I ended off the year happy, relaxed and reading a book on the beautiful beaches of Varadero, Cuba.  I feel refreshed, energized, and extremely focused (professionally and personally) starting off this new year.  While I still progressed as a Software Tester in 2014, it wasn’t the type of progress and “jump” I experienced in 2013 – which is okay.  I learned a lot of valuable lessons as a professional and as a human being from the negative situation I found myself in.  I learned to turn things around and that only I had the power to do so.  While I try not to live with regrets, if I could go back and do things a bit differently I would – but knowing that now, is a part of what learning is about.

KMF – 2015 here I come!

Jan 15

Learning with colleagues

Depending on certain variables it can sometimes be rare or popular (at the opposite end of the spectrum) to meet somebody at work, on your team who is as passionate about the craft (and getting better at it) as you are. These dependent variables (among many) can be company, company culture, team, team structure, projects, communication methods, technology, and of course colleagues themselves.

Working as a consultant you meet many people. I recently met a fellow Software Tester very interested in learning more about certain approaches to testing and to become a better, skilled (building on current skill level) Software Tester – very similar to myself.

One of the areas of testing he’s worked with and is working on becoming better at is Performance Testing. Of course Scott Barber’s name came up as we’ve both read a lot of his work and apply what we’ve learned from the content where applicable. My colleague at work has more knowledge and skill than me in the area of Performance Testing – it’s actually an area of testing where I want to improve my skill level (and working towards that goal).

One technology I’ve worked with considerably and improved my knowledge & skill level (and continuing to improve) over the last 4-5 years is testing applications built on SOA. I’ve worked with both SoapUI Pro and SOAPSonar as my primary testing tools.
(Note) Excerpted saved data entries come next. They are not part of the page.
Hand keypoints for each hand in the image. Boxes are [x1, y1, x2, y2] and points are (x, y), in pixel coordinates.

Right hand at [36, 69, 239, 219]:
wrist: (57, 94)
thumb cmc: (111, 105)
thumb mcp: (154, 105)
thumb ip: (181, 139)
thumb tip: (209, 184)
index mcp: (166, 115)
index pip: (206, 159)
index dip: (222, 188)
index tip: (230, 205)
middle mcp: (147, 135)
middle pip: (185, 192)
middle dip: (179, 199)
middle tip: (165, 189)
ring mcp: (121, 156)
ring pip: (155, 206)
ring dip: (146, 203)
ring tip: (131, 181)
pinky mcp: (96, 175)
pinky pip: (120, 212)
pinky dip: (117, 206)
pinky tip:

I’ve created and executed operational + inter-operational tests based on what I was testing and the way in which the back-end service would be used (or be called) in a production environment by actual users. I have more knowledge and skill than my colleague testing applications built on SOA – testing applications built on SOA is something he’s very interested in and wants to improve his skill level.

We’ve agreed to share and exchange knowledge, test approaches, technical knowledge regarding different tools & how to use them, the different types of applications we’ve tested, and documentation we’ve created to aid in test setup & execution over the next few weeks. Of course there is the intersection where SOA based tools may be used to do performance tests.

Looking forward to the learning curve ahead!